The land of smiles and permanent revolution

Once a strong and determined economy, recent years have seen Thailand struggle for political and social stability


A country rich in natural resources, Thailand is unique in its region due to having never been ruled by a foreign power. Despite recent news that the new military government is changing investment laws that would make it harder for foreigners to control Thai companies, it insists it is simply closing a loophole in existing policy, and that foreign manufacturers, exporters or companies with investment privileges would be unaffected.

Although experiencing continued political turbulence, Thailand’s fiscal situation remains strong and, with a focus on attracting private investment, a strengthened financial sector, and a trade balance surplus in the first quarter of 2009, the country stands in good stead to withstand the global economic crisis.

  • 1932 saw a westernised military elite stage a coup d’état and forced the king to accept the role of constitutional monarch.
  • In 1939, Phiban came to power, a nationalistic ruler, changing the country’s name from Siam to Thailand.
  •  The 1990s witnessed increasing private participation in the telecommunications sector, as state monopolies began to grant concessions to private operators.
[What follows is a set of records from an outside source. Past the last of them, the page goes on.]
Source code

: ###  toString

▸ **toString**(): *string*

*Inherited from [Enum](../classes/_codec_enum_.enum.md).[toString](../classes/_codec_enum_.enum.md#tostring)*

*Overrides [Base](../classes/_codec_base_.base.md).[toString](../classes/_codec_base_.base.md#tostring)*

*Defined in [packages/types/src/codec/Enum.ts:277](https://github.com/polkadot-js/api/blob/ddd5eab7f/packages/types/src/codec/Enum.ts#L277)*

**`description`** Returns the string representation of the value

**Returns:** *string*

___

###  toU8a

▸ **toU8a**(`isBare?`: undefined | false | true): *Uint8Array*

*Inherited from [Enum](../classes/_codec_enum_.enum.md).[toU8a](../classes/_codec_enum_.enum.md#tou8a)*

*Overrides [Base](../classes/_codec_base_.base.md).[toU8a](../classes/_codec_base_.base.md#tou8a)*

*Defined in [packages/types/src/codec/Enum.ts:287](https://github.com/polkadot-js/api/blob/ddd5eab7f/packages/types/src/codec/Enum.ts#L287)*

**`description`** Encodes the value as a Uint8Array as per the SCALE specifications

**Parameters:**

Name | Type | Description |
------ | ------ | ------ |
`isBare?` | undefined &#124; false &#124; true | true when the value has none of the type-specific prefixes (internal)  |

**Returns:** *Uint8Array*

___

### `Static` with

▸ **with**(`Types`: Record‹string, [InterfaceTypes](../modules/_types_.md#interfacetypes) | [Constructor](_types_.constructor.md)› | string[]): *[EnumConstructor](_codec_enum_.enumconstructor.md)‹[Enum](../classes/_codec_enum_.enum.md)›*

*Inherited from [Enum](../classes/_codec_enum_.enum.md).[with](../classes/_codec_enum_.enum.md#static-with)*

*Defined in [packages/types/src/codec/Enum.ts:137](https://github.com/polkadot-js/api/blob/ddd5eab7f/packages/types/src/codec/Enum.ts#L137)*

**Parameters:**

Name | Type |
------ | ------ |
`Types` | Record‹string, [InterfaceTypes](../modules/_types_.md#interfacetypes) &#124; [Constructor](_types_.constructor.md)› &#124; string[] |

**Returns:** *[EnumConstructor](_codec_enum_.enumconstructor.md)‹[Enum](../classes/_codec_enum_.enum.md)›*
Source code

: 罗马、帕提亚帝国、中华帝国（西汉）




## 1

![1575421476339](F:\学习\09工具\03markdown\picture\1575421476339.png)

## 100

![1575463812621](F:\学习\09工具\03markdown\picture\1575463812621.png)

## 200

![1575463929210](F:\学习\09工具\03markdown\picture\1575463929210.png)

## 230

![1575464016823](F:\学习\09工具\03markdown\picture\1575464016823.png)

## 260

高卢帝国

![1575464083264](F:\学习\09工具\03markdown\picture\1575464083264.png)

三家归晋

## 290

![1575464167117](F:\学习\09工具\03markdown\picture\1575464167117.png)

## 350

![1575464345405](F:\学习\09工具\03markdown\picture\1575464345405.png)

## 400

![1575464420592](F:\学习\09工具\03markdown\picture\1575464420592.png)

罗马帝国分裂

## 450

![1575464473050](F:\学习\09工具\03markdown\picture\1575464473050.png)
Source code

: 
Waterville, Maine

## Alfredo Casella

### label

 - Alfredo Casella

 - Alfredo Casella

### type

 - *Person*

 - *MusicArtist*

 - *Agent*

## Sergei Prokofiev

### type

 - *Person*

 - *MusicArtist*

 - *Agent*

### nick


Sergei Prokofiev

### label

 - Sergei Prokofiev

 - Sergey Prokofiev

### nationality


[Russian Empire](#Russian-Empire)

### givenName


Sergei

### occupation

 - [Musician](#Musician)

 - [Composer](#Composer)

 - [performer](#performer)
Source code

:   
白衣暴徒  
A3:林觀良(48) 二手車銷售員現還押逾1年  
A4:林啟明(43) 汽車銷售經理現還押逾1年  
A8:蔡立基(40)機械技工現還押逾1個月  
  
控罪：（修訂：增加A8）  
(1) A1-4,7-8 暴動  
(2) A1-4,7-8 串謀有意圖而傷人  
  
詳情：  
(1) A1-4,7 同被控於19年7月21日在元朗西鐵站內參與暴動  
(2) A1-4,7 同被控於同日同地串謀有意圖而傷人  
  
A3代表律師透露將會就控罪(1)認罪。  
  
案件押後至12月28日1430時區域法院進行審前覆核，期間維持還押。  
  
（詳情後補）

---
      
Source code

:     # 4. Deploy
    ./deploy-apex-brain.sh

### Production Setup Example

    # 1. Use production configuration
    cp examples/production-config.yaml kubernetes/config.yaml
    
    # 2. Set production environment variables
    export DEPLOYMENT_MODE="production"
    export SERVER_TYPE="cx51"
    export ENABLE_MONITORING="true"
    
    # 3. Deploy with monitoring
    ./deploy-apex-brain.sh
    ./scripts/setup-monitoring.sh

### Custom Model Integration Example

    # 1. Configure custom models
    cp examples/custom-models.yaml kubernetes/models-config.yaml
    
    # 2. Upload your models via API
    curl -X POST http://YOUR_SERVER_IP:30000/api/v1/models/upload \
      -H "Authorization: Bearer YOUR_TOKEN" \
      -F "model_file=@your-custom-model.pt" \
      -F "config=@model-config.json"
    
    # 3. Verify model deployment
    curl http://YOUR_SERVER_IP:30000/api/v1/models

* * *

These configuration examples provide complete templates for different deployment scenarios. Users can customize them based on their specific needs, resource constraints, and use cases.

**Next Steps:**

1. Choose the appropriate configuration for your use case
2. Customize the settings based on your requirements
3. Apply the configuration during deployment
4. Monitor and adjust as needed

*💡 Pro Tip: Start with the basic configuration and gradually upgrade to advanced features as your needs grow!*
In fixed line services, concessions were granted to two private operators, True and TOT.
  •  Between 2002-2004, due to a highly developed infrastructure, free enterprise economics, and genuinely pro-investment policies, it became one of East Asia’s best performers with an average six percent annual real GDP growth.
  •  In 2005, the Telecommunications Business Law was amended which effectively raised the limit of allowable foreign ownership from 25 percent to 49 percent.
  • In 2006 Shin Corporation was purchased by Temasek Holdings in a controversial deal which saw Thaksin Shinawatra with a 49.6 percent stake. The biggest deal in Thai stock-market history was shrouded in secrecy and controversy.
  • September 2006 saw a military coup which ousted PM Shinawatra. Elections were held in December 2007, with Shinawatra’s People’s Power Party (PPP) emerging positively.
  •  In May 2008 anti-Shinawatra People’s Alliance for Democracy (PAD) began street demonstrations, occupying the prime minister’s office in August.
  •  In December 2008, Abhisit Vejjajiva was elected leader of the Democratic Party, according to results of a parliamentary vote. The new leader implements free market economics to encourage private investment.

Molotov cocktails were launched during New Year celebrations, as deadly riots broke out in support of Shinawatra. According to the NSDB the riots sparked losses of 220 million baht ($6.61m) in damage to public property and loss of state income, whilst Prime Minister Abhisit Vejjajiva announced that tourism was likely to fall by more than 102 billion baht ($2.97bn).